Such incidents fade from memory, pushed off the pages of history books by more monumental occurrences. There is no theme for historians to discuss, and the battle is hardly a watershed as events go. For the Legionnaire there remains a plaque with a few words on it, and a celebration on the anniversary of the battle. Perhaps the Legionnaires understand that such encounters are not usually commemorated outside of the Legion, and therefore people would know very little about Cameron. There is tangible evidence of the day that saw 65 Legionnaires stand off 2,000 Juarists; a relic preserved by the Legion - Danjou's wooden hand found shortly after the battle. It is a reminder of the only theme truly associated with the events of April 29, 1863: courage.

The Emperor Napoleon III had the title "Camerone 1863" inscribed on the banners of the 1st Regiment; and in 1892 on the site of the battle (Since then, when Mexican troops pass by the monument, they present arms), a monument was raised on which is inscribed: 

HERE, THEY WERE LESS THAN SIXTY
AGAINST A WHOLE ARMY
ITS NUMBER CRUSHED THEM
BUT LIFE RATHER THAN BRAVERY
LEFT THESE FRENCH MEN
ON THE 30TH OF APRIL 1863.

TO THEIR MEMORY
THE COUNTRY BUILT THIS MONUMENT.
http://www.kinaa.com/legionetrangere/images/combatcameron.jpg

Emperor Napoleon the 3rd decided that the name of Camerone would be written on the flag of the Foreign Regiment and the names of Danjou, Vilain and Maudet would be engraved in golden letters on the walls of the Invalides, in Paris.

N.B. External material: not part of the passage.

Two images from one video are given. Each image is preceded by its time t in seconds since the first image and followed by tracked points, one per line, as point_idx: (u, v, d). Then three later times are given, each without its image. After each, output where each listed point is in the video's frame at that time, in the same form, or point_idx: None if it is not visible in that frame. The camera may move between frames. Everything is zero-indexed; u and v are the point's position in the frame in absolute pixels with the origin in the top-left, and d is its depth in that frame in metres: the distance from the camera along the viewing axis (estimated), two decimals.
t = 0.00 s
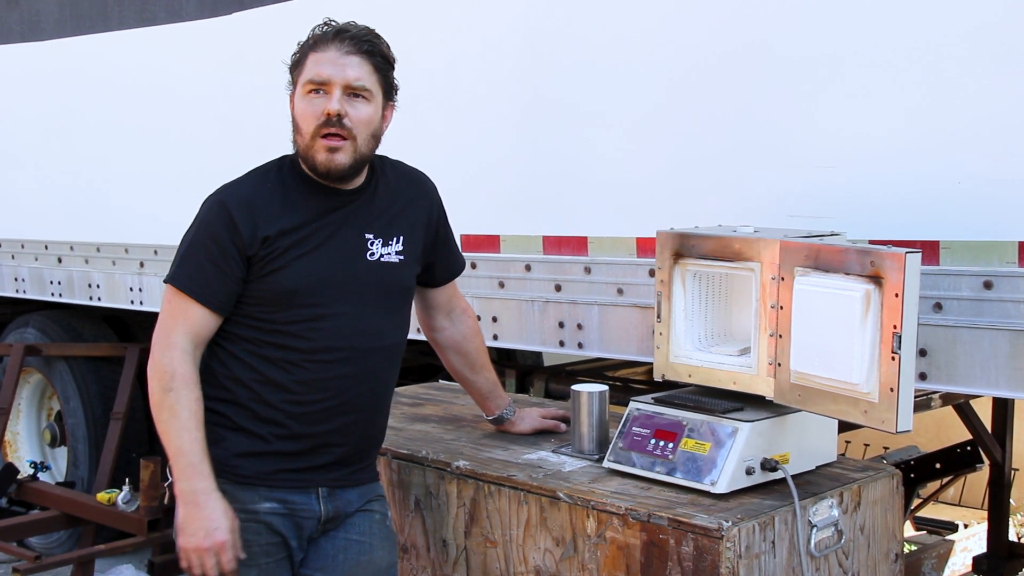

Each year on the 30th April every unit of the French Foreign Legion celebrates the anniversary of Camerone. At Aubagne the Legion headquarters the false wooden hand of Captaine Danjou, which was recovered from the battleground is parade in a grande ceremony.


----------



## pardus (Sep 26, 2006)

Pictures of The famous battle.


----------



## glock-bkk (Sep 26, 2006)

Thanks for the pics  pardus762...

*About the picture with the wooden hand*...

Sometime later amid the debris, a local rancher supposedly named Langlais picked up by chance an organ less vulnerable to predators. This was Danjou's wooden left hand. He kept it as curiosity for two years then, having learned something of its history, offered to sell it to General Achille Bazaine, a former Legion officer, who succeed Forey as commander-in-chief of all French forces in Mexico, at a price of 50 piastres. After four months of haggling, Bazaine paid the ransom and the hand was returned to Legion Headquarters at Sidi-bel-Abbes. Today, the Hand of Danjou, the most treasured of all Legion relics, is housed in the Legion’s Salle d’Honneur in Aubagne. It is a symbol of Legion durability--for the Legion never surrenders.


----------